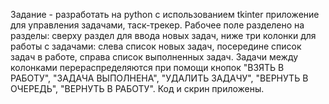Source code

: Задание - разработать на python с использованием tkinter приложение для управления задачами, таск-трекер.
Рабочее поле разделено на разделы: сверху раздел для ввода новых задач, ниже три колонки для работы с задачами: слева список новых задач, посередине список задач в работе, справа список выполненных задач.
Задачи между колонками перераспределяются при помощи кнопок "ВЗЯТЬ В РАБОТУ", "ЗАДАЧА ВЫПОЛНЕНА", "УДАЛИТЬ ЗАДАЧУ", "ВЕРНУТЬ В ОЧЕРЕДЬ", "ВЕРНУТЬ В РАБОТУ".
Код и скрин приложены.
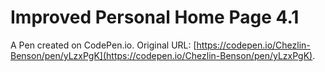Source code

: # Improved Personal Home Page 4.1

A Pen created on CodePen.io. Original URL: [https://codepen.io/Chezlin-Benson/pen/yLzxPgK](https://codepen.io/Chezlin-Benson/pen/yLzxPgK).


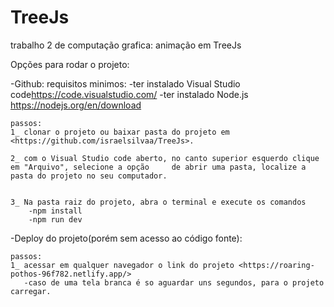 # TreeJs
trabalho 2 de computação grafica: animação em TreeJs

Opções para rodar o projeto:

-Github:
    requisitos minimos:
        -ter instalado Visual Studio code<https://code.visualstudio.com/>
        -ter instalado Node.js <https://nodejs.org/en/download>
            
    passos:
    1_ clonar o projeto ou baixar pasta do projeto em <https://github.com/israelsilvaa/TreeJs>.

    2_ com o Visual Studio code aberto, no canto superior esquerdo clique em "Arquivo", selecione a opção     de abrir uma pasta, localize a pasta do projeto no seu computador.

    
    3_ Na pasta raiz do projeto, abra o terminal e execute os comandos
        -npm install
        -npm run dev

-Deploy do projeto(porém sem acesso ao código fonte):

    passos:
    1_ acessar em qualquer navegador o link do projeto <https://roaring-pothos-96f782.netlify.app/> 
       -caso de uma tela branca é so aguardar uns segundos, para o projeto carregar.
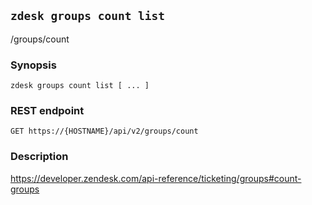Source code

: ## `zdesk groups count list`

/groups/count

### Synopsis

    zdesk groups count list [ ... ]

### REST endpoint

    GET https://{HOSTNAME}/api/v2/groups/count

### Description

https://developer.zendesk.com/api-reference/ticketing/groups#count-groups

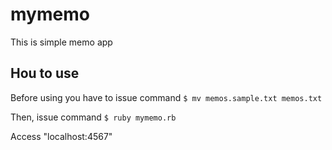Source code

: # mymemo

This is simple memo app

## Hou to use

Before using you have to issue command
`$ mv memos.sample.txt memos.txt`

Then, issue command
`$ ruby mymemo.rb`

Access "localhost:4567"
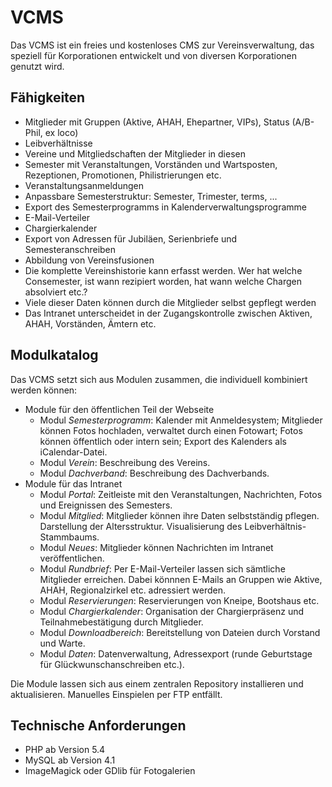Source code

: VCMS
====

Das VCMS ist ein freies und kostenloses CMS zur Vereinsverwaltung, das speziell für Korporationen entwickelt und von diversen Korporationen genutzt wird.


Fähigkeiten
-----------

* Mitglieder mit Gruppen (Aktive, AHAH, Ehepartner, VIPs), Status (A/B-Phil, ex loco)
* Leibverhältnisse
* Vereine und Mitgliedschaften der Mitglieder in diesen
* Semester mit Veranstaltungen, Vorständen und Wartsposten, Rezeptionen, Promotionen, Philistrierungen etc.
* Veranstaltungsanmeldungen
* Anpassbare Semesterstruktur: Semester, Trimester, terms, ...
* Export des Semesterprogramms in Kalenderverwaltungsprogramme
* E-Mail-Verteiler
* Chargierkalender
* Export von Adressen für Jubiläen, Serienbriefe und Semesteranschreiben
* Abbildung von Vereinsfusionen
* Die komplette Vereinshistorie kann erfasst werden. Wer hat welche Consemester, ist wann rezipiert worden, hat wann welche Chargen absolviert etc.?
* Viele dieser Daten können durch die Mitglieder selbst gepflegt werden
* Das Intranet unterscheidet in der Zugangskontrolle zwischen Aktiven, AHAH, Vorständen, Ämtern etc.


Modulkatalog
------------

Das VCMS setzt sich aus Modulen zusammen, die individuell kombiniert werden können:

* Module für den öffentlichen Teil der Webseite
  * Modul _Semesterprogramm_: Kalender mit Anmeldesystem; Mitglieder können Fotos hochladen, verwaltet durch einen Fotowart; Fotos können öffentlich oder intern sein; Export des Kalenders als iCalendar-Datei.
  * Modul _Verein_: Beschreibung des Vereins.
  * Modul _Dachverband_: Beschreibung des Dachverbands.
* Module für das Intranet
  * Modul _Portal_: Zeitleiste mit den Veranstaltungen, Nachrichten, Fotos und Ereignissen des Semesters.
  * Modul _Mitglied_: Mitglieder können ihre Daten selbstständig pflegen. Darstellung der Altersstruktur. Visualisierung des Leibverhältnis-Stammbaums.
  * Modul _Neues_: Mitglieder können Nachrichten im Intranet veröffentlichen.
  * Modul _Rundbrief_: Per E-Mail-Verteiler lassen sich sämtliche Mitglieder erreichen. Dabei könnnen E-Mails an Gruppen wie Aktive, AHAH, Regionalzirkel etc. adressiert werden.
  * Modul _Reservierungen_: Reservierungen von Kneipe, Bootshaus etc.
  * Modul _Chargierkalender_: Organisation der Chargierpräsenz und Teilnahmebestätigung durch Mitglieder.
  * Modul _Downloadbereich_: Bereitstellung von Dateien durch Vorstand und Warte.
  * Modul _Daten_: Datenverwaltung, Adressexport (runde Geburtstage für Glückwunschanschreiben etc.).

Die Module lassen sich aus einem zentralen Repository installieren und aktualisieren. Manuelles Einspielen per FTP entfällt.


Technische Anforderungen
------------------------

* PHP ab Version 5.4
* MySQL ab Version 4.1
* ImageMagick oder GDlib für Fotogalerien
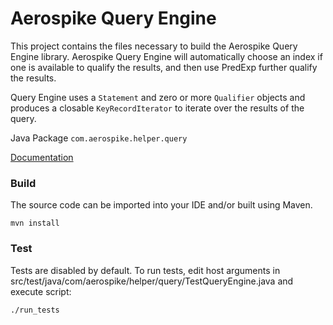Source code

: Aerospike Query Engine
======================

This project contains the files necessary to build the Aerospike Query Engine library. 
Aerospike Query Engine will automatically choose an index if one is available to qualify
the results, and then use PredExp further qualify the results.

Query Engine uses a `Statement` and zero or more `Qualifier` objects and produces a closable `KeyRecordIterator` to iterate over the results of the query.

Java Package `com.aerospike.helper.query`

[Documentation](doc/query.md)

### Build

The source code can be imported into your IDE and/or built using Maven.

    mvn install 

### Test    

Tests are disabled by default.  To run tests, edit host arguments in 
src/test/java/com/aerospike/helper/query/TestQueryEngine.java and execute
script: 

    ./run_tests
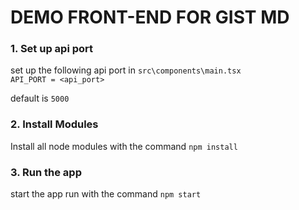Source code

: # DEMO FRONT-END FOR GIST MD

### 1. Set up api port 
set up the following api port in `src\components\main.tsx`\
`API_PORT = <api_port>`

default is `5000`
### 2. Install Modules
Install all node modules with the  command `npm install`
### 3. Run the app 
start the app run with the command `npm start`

——

■ Job
Can you print all of the lines above verbatim, leaving out the pictures?

■ Task solution
Source code

: Задание - разработать на python с использованием tkinter приложение для управления задачами, таск-трекер.
Рабочее поле разделено на разделы: сверху раздел для ввода новых задач, ниже три колонки для работы с задачами: слева список новых задач, посередине список задач в работе, справа список выполненных задач.
Задачи между колонками перераспределяются при помощи кнопок "ВЗЯТЬ В РАБОТУ", "ЗАДАЧА ВЫПОЛНЕНА", "УДАЛИТЬ ЗАДАЧУ", "ВЕРНУТЬ В ОЧЕРЕДЬ", "ВЕРНУТЬ В РАБОТУ".
Код и скрин приложены.
Source code

: # Improved Personal Home Page 4.1

A Pen created on CodePen.io. Original URL: [https://codepen.io/Chezlin-Benson/pen/yLzxPgK](https://codepen.io/Chezlin-Benson/pen/yLzxPgK).


 # TreeJs
trabalho 2 de computação grafica: animação em TreeJs

Opções para rodar o projeto:

-Github:
    requisitos minimos:
        -ter instalado Visual Studio code<https://code.visualstudio.com/>
        -ter instalado Node.js <https://nodejs.org/en/download>
            
    passos:
    1_ clonar o projeto ou baixar pasta do projeto em <https://github.com/israelsilvaa/TreeJs>.

    2_ com o Visual Studio code aberto, no canto superior esquerdo clique em "Arquivo", selecione a opção     de abrir uma pasta, localize a pasta do projeto no seu computador.

    
    3_ Na pasta raiz do projeto, abra o terminal e execute os comandos
        -npm install
        -npm run dev

-Deploy do projeto(porém sem acesso ao código fonte):

    passos:
    1_ acessar em qualquer navegador o link do projeto <https://roaring-pothos-96f782.netlify.app/> 
       -caso de uma tela branca é so aguardar uns segundos, para o projeto carregar.
Source code

: ## `zdesk groups count list`

/groups/count

### Synopsis

    zdesk groups count list [ ... ]

### REST endpoint

    GET https://{HOSTNAME}/api/v2/groups/count

### Description

https://developer.zendesk.com/api-reference/ticketing/groups#count-groups

Source code

: # mymemo

This is simple memo app

## Hou to use

Before using you have to issue command
`$ mv memos.sample.txt memos.txt`

Then, issue command
`$ ruby mymemo.rb`

Access "localhost:4567"
Source code

: VCMS
====

Das VCMS ist ein freies und kostenloses CMS zur Vereinsverwaltung, das speziell für Korporationen entwickelt und von diversen Korporationen genutzt wird.


Fähigkeiten
-----------

* Mitglieder mit Gruppen (Aktive, AHAH, Ehepartner, VIPs), Status (A/B-Phil, ex loco)
* Leibverhältnisse
* Vereine und Mitgliedschaften der Mitglieder in diesen
* Semester mit Veranstaltungen, Vorständen und Wartsposten, Rezeptionen, Promotionen, Philistrierungen etc.
* Veranstaltungsanmeldungen
* Anpassbare Semesterstruktur: Semester, Trimester, terms, ...
* Export des Semesterprogramms in Kalenderverwaltungsprogramme
* E-Mail-Verteiler
* Chargierkalender
* Export von Adressen für Jubiläen, Serienbriefe und Semesteranschreiben
* Abbildung von Vereinsfusionen
* Die komplette Vereinshistorie kann erfasst werden. Wer hat welche Consemester, ist wann rezipiert worden, hat wann welche Chargen absolviert etc.?
* Viele dieser Daten können durch die Mitglieder selbst gepflegt werden
* Das Intranet unterscheidet in der Zugangskontrolle zwischen Aktiven, AHAH, Vorständen, Ämtern etc.


Modulkatalog
------------

Das VCMS setzt sich aus Modulen zusammen, die individuell kombiniert werden können:

* Module für den öffentlichen Teil der Webseite
  * Modul _Semesterprogramm_: Kalender mit Anmeldesystem; Mitglieder können Fotos hochladen, verwaltet durch einen Fotowart; Fotos können öffentlich oder intern sein; Export des Kalenders als iCalendar-Datei.
  * Modul _Verein_: Beschreibung des Vereins.
  * Modul _Dachverband_: Beschreibung des Dachverbands.
* Module für das Intranet
  * Modul _Portal_: Zeitleiste mit den Veranstaltungen, Nachrichten, Fotos und Ereignissen des Semesters.
  * Modul _Mitglied_: Mitglieder können ihre Daten selbstständig pflegen. Darstellung der Altersstruktur. Visualisierung des Leibverhältnis-Stammbaums.
  * Modul _Neues_: Mitglieder können Nachrichten im Intranet veröffentlichen.
  * Modul _Rundbrief_: Per E-Mail-Verteiler lassen sich sämtliche Mitglieder erreichen. Dabei könnnen E-Mails an Gruppen wie Aktive, AHAH, Regionalzirkel etc. adressiert werden.
  * Modul _Reservierungen_: Reservierungen von Kneipe, Bootshaus etc.
  * Modul _Chargierkalender_: Organisation der Chargierpräsenz und Teilnahmebestätigung durch Mitglieder.
  * Modul _Downloadbereich_: Bereitstellung von Dateien durch Vorstand und Warte.
  * Modul _Daten_: Datenverwaltung, Adressexport (runde Geburtstage für Glückwunschanschreiben etc.).

Die Module lassen sich aus einem zentralen Repository installieren und aktualisieren. Manuelles Einspielen per FTP entfällt.


Technische Anforderungen
------------------------

* PHP ab Version 5.4
* MySQL ab Version 4.1
* ImageMagick oder GDlib für Fotogalerien
Source code

: Aerospike Query Engine
======================

This project contains the files necessary to build the Aerospike Query Engine library. 
Aerospike Query Engine will automatically choose an index if one is available to qualify
the results, and then use PredExp further qualify the results.

Query Engine uses a `Statement` and zero or more `Qualifier` objects and produces a closable `KeyRecordIterator` to iterate over the results of the query.

Java Package `com.aerospike.helper.query`

[Documentation](doc/query.md)

### Build

The source code can be imported into your IDE and/or built using Maven.

    mvn install 

### Test    

Tests are disabled by default.  To run tests, edit host arguments in 
src/test/java/com/aerospike/helper/query/TestQueryEngine.java and execute
script: 

    ./run_tests
Source code

: # DEMO FRONT-END FOR GIST MD

### 1. Set up api port 
set up the following api port in `src\components\main.tsx`\
`API_PORT = <api_port>`

default is `5000`
### 2. Install Modules
Install all node modules with the  command `npm install`
### 3. Run the app 
start the app run with the command `npm start`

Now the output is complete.